> _Aim of the task_
Return each line of the records that contains the string "hành", matching case exactly.

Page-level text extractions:
==================================================
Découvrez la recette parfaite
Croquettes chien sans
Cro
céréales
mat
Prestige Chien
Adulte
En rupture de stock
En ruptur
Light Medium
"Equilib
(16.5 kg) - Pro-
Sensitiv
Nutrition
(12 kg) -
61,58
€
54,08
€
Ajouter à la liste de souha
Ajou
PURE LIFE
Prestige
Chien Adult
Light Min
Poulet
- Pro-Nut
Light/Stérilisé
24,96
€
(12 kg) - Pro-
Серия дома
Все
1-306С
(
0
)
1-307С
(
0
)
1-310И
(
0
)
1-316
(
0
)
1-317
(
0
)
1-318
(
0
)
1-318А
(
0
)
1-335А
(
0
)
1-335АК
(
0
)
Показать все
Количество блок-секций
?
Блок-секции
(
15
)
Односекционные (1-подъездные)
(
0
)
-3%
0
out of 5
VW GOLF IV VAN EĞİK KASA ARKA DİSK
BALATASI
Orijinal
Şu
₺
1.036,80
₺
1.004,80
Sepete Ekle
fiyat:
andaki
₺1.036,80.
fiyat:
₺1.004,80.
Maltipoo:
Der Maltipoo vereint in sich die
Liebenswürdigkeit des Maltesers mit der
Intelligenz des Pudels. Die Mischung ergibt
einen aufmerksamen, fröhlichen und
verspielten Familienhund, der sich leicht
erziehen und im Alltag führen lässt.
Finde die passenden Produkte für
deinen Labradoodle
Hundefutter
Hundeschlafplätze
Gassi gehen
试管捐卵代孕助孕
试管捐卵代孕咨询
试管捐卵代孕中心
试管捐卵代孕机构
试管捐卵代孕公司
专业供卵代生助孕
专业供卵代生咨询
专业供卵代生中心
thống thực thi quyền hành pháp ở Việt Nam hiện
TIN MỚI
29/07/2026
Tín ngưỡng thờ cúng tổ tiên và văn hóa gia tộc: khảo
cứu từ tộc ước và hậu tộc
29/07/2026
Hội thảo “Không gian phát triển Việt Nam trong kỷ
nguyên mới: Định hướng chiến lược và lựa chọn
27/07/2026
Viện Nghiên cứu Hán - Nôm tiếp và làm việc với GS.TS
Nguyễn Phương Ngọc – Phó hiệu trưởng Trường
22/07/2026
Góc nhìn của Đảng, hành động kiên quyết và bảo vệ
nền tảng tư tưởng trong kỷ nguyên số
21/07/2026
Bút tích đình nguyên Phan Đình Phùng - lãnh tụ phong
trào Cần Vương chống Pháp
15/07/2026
==================================================
> _Solved problem_
thống thực thi quyền hành pháp ở Việt Nam hiện
Góc nhìn của Đảng, hành động kiên quyết và bảo vệ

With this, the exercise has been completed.